== DATASET

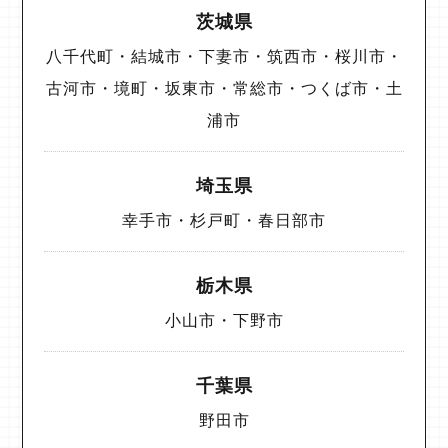
茨城県
八千代町・結城市・下妻市・筑西市・桜川市・
古河市・境町・坂東市・常総市・つくば市・土
浦市
埼玉県
幸手市・杉戸町・春日部市
栃木県
小山市・下野市
千葉県
野田市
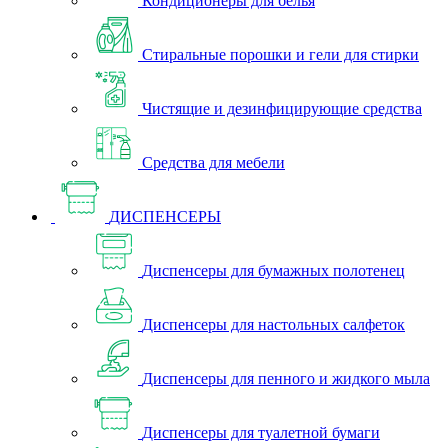
Кондиционеры для белья
Стиральные порошки и гели для стирки
Чистящие и дезинфицирующие средства
Средства для мебели
ДИСПЕНСЕРЫ
Диспенсеры для бумажных полотенец
Диспенсеры для настольных салфеток
Диспенсеры для пенного и жидкого мыла
Диспенсеры для туалетной бумаги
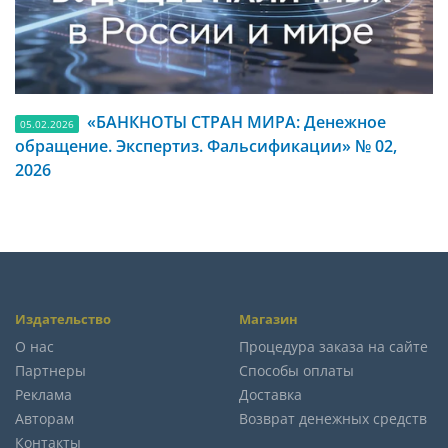
«БАНКНОТЫ СТРАН МИРА: Денежное
05.02.2026
обращение. Экспертиз. Фальсификации» № 02,
2026
Издательство
Магазин
О нас
Процедура заказа на сайте
Партнеры
Способы оплаты
Реклама
Доставка
Авторам
Возврат денежных средств
Контакты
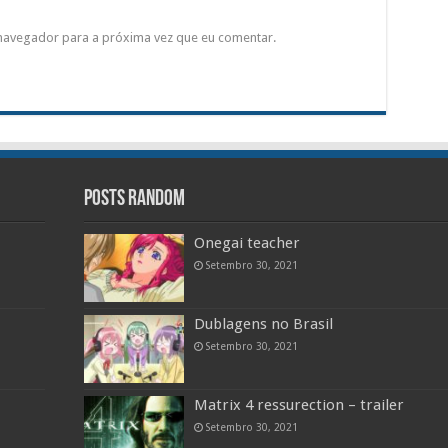
 navegador para a próxima vez que eu comentar.
Posts random
Onegai teacher
Setembro 30, 2021
Dublagens no Brasil
Setembro 30, 2021
Matrix 4 ressurection – trailer
Setembro 30, 2021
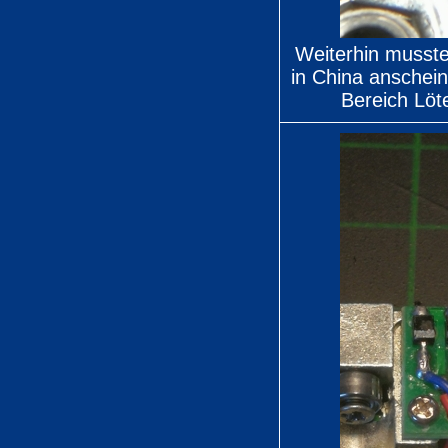
Weiterhin musste 
in China anschein
Bereich Löt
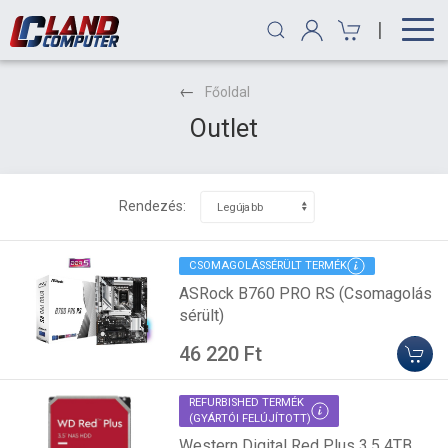
|
Főoldal
Outlet
Rendezés:
CSOMAGOLÁSSÉRÜLT TERMÉK
ASRock B760 PRO RS (Csomagolás
sérült)
46 220 Ft
REFURBISHED TERMÉK
(GYÁRTÓI FELÚJÍTOTT)
Western Digital Red Plus 3.5 4TB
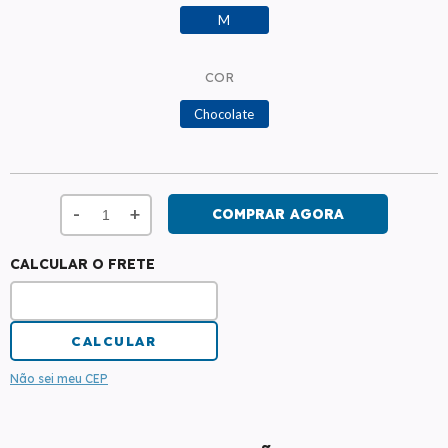
M
COR
Chocolate
-
+
CALCULAR O FRETE
Não sei meu CEP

====

* TASK DESCRIPTION
Pictures in the records above are to be left out of an otherwise exact copy.

* TASK RESULT
茨城県
八千代町・結城市・下妻市・筑西市・桜川市・
古河市・境町・坂東市・常総市・つくば市・土
浦市
埼玉県
幸手市・杉戸町・春日部市
栃木県
小山市・下野市
千葉県
野田市
Кондиционеры для белья
Стиральные порошки и гели для стирки
Чистящие и дезинфицирующие средства
Средства для мебели
ДИСПЕНСЕРЫ
Диспенсеры для бумажных полотенец
Диспенсеры для настольных салфеток
Диспенсеры для пенного и жидкого мыла
Диспенсеры для туалетной бумаги
«БАНКНОТЫ СТРАН МИРА: Денежное
05.02.2026
обращение. Экспертиз. Фальсификации» № 02,
2026
Издательство
Магазин
О нас
Процедура заказа на сайте
Партнеры
Способы оплаты
Реклама
Доставка
Авторам
Возврат денежных средств
Контакты
 navegador para a próxima vez que eu comentar.
Posts random
Onegai teacher
Setembro 30, 2021
Dublagens no Brasil
Setembro 30, 2021
Matrix 4 ressurection – trailer
Setembro 30, 2021
Weiterhin musste 
in China anschein
Bereich Löt
|
Főoldal
Outlet
Rendezés:
CSOMAGOLÁSSÉRÜLT TERMÉK
ASRock B760 PRO RS (Csomagolás
sérült)
46 220 Ft
REFURBISHED TERMÉK
(GYÁRTÓI FELÚJÍTOTT)
Western Digital Red Plus 3.5 4TB
M
COR
Chocolate
-
+
CALCULAR O FRETE
Não sei meu CEP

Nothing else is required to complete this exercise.